# Indie Film Music Contest 2021 just announced



## Leslie Fuller

Just received notification of another contest about to start shortly!

https://indiefilmmusiccontest.com/


----------



## Sebastián collao

Thanks!, I'll finally be able to participate


----------



## Krayh

Free to enter?


----------



## Leslie Fuller

Krayh said:


> Free to enter?


There was an entry fee last year, so expect it will be the same.


----------



## Leslie Fuller

Further information just provided by IFMC. You will be able to see the film to be scored before you register.

See link below:









Indie Film Music Contest


A filmscoring competition, focusing on musical storytelling while ignoring sound quality to give beginners a fair chance to compete.




indiefilmmusiccontest.com





If you click on Young IFMC or Standard IFMC Registration, this will take you to the relevant page where there is an Embedded Youtube video for the clip to be scored.

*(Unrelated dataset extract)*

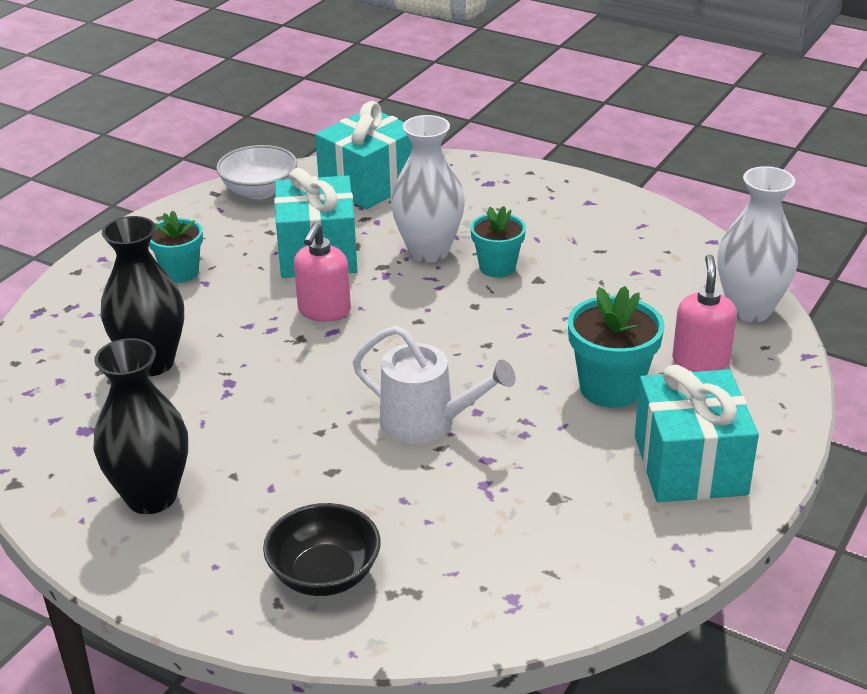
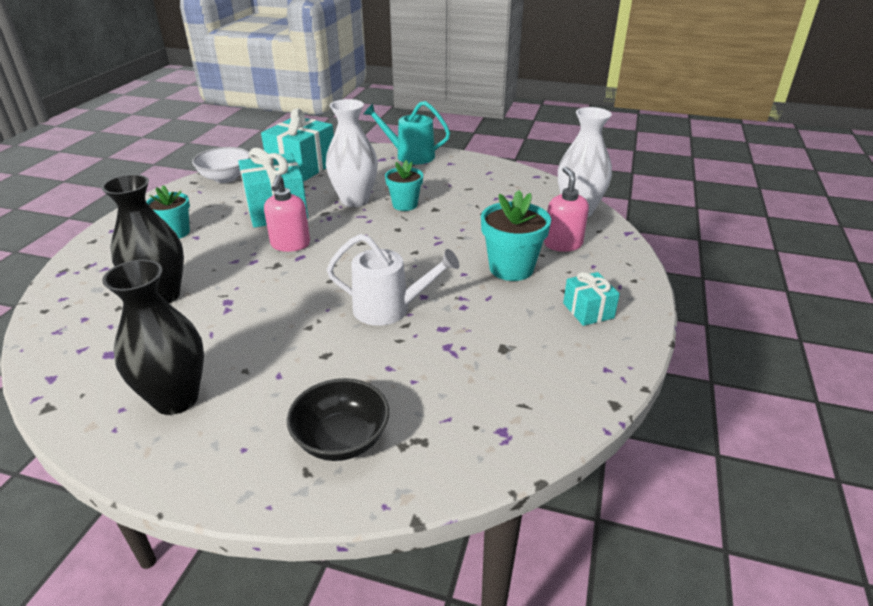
camera: 15 degrees left, 0 degrees up
turquoise gift [635,365,759,502] -> turquoise gift [563,272,620,326], size x0.53
none -> turquoise watering can [364,101,450,165]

The Standard registration fee is 30Euros, or 49Euros if you want Individual Feedback on your entry.

These fees are Early Bird entry fees until April 9th, when they increase by 5Euros.


----------



## markcumbria

Wow, that’s quite a bleak video! I enter these competitions for fun and my own pleasure. I’m not sure that I want to sit and watch that over and over again.


----------



## Leslie Fuller

markcumbria said:


> Wow, that’s quite a bleak video! I enter these competitions for fun and my own pleasure. I’m not sure that I want to sit and watch that over and over again.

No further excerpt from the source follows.